Trading at the end of the year generally has more to do with tax matters and portfolio positioning than it does fundamental, technical or big-picture concerns. It is highly subjective trading and that makes it much more unpredictable and random.
This week we return to trading as the focus returns to outside factors that are likely to move stock. We are kicking off the week with what is going to be a focus all year: the possibility of quantitative easing by the European Central Bank. President Mario Draghi is sending strong indications that the ECB is likely to start buying bonds. Worries over deflation are growing, fueled in part by continued pressure on oil prices and a messy situation in Greece.
The market has reacted very favorably to these indications of European QE in the past but Draghi has teased the markets too often with his promises and now the damage being done to the Euro is outweighing the benefit of more cheap cash.
With the indices suffering mild losses the last couple of days and looking a bit soft this morning, the bears are going to focus on all the negatives. There is no shortage of problems but that has been the case for many years. The problem that the bears always seem to have is that the market just shrugs when they roll out their list of negatives.

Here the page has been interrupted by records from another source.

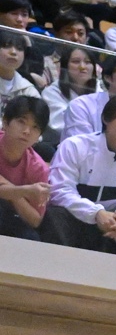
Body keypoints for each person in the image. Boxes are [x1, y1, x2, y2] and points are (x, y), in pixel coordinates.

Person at [0, 94, 50, 241]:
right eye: (21, 122)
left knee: (31, 238)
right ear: (5, 122)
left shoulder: (39, 168)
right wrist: (25, 191)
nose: (27, 131)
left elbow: (35, 220)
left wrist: (13, 192)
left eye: (35, 127)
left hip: (11, 218)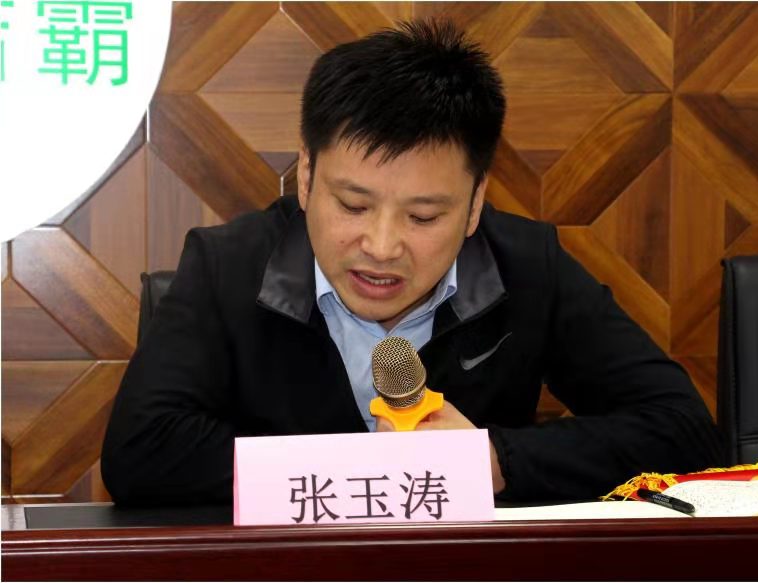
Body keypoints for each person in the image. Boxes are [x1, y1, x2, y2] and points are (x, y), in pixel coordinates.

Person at [101, 20, 721, 505]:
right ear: (307, 176)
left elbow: (683, 429)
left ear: (475, 203)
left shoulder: (528, 267)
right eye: (353, 205)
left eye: (423, 217)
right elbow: (139, 453)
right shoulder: (227, 267)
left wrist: (493, 461)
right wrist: (371, 472)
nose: (381, 246)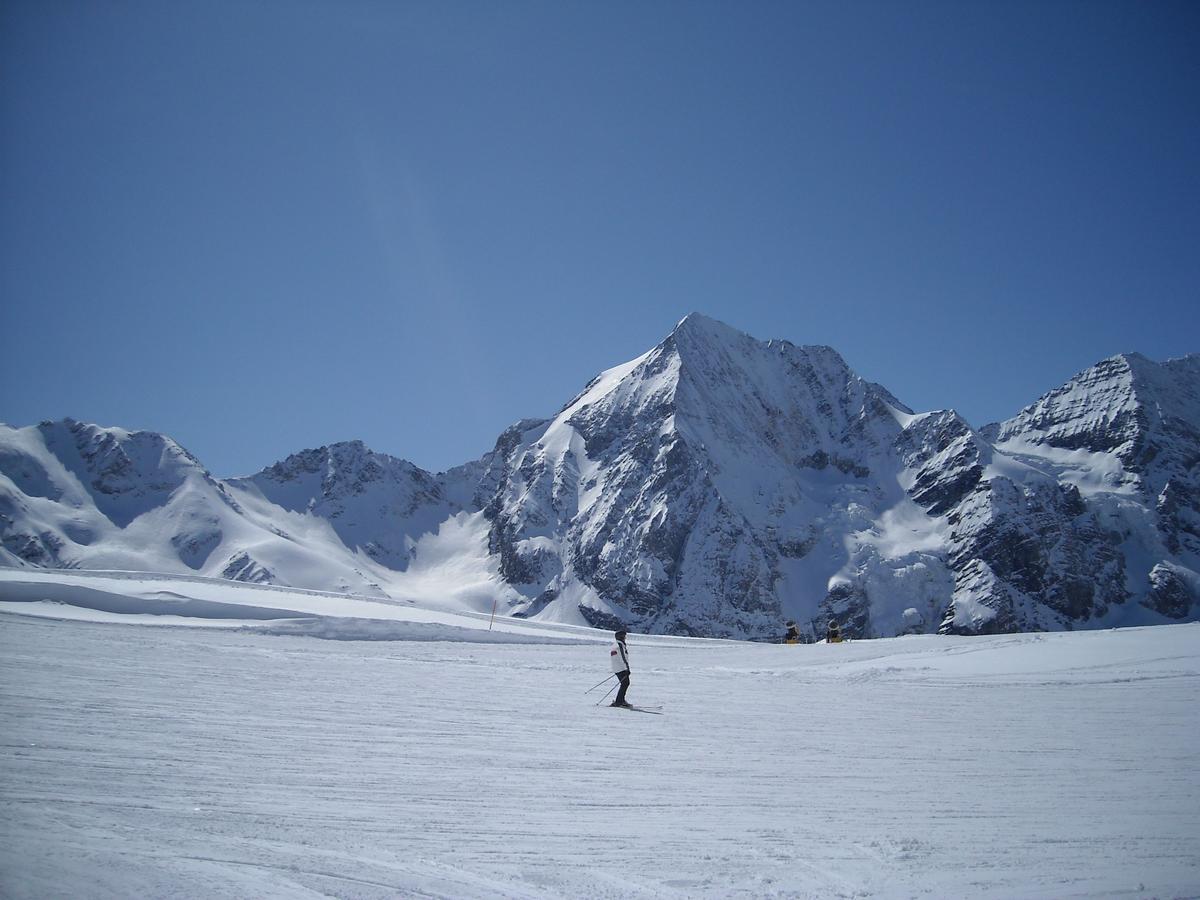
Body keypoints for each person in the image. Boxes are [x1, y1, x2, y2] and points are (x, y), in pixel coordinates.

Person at [609, 629, 632, 707]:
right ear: (621, 637)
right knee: (625, 683)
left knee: (624, 684)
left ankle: (620, 700)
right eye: (624, 636)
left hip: (617, 668)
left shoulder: (615, 645)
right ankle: (619, 701)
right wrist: (626, 668)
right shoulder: (620, 645)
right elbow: (622, 657)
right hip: (621, 668)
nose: (625, 638)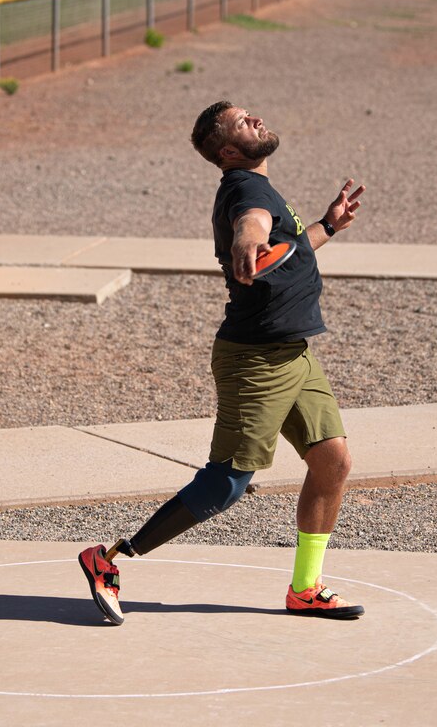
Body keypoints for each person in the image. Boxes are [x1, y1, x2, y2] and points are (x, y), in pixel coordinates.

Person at [78, 101, 367, 625]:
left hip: (294, 353)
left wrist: (326, 225)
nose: (257, 118)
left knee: (332, 462)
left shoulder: (258, 184)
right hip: (256, 361)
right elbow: (251, 230)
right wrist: (248, 242)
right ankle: (109, 560)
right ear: (230, 151)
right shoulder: (245, 190)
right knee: (227, 482)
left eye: (251, 112)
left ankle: (305, 589)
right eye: (243, 122)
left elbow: (290, 250)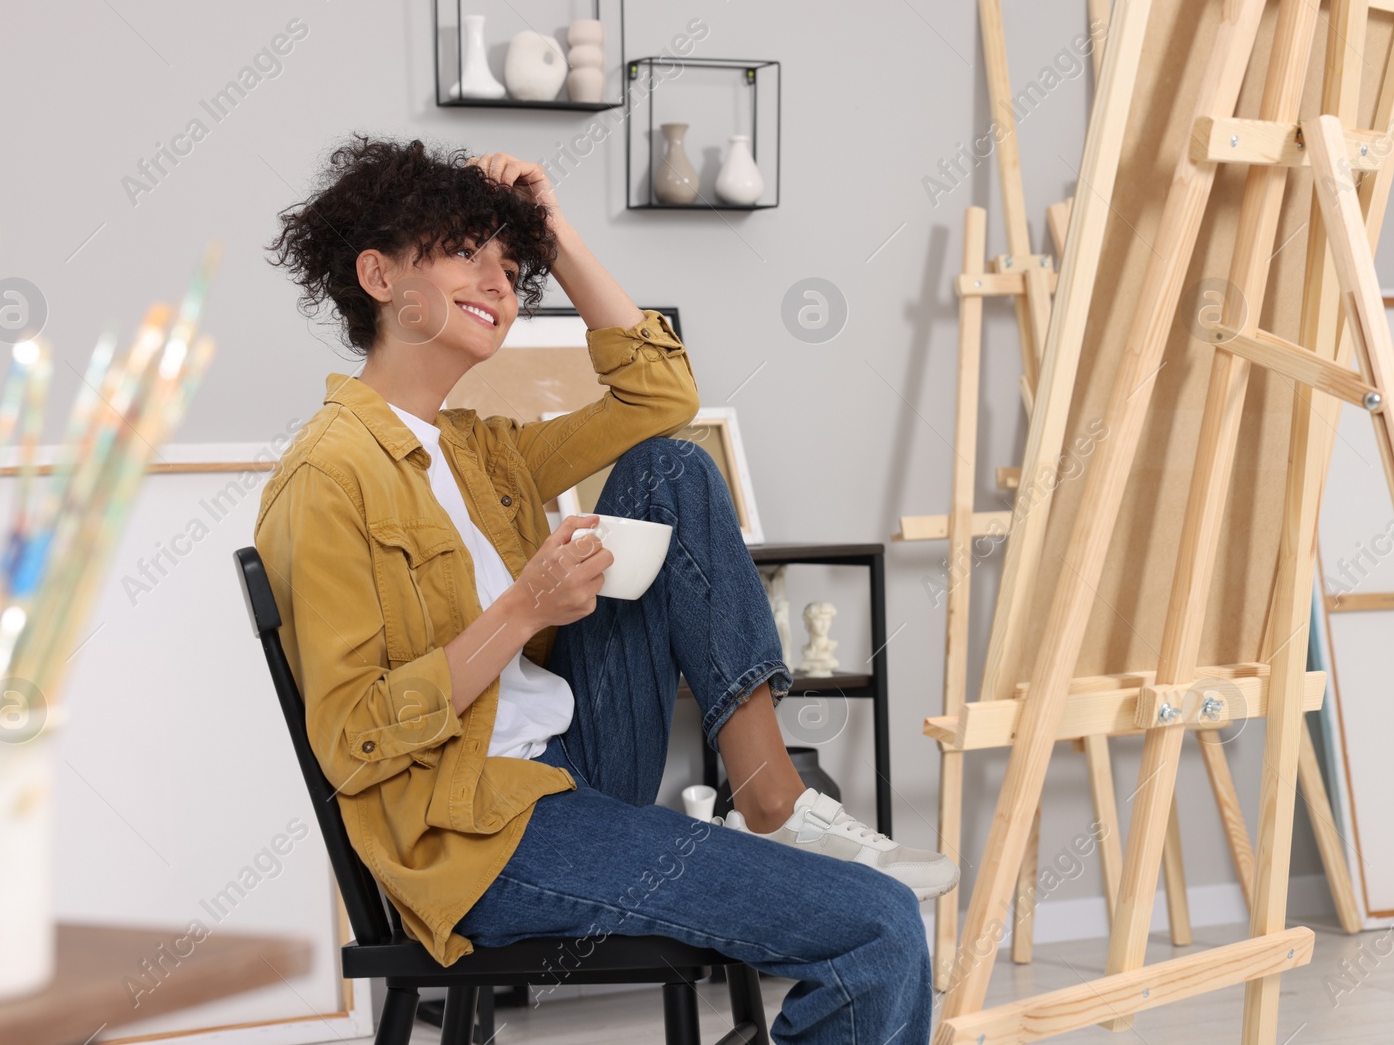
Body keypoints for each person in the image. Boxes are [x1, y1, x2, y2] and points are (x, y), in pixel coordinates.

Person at [254, 135, 953, 1043]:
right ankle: (774, 808)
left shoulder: (475, 450)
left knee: (665, 470)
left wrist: (556, 235)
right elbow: (351, 741)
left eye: (511, 264)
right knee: (880, 926)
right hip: (478, 832)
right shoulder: (329, 476)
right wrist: (522, 611)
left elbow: (660, 397)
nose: (500, 281)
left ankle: (770, 795)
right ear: (379, 275)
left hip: (576, 764)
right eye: (466, 252)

The key to effectively navigating this market in recent years is not to buy into the pessimism until it is reflected in the price action. While we need to understand and appreciate the bearish arguments, we have to be careful about actually acting on them until there is some proof that the market cares.
If you had listed to the bears you would have been betting on higher interest rates for years. That has been at the center of all the negative arguments about this market and has been dead wrong.
One theme I will focus on this year is that it is better to be highly reactive to market conditions rather than anticipatory. Trying to guess when the turns will occur will tend to lose you far more money than actually waiting for a change in conditions to occur. That means you have to be ready to move quickly when conditions change but staying with the trend has been the way to make money in this market.
We are off to a slow start this morning but this is exactly the sort of Monday morning action that tends to attract dip buyers. Oil is causing some issues but positive seasonality is helping the bulls.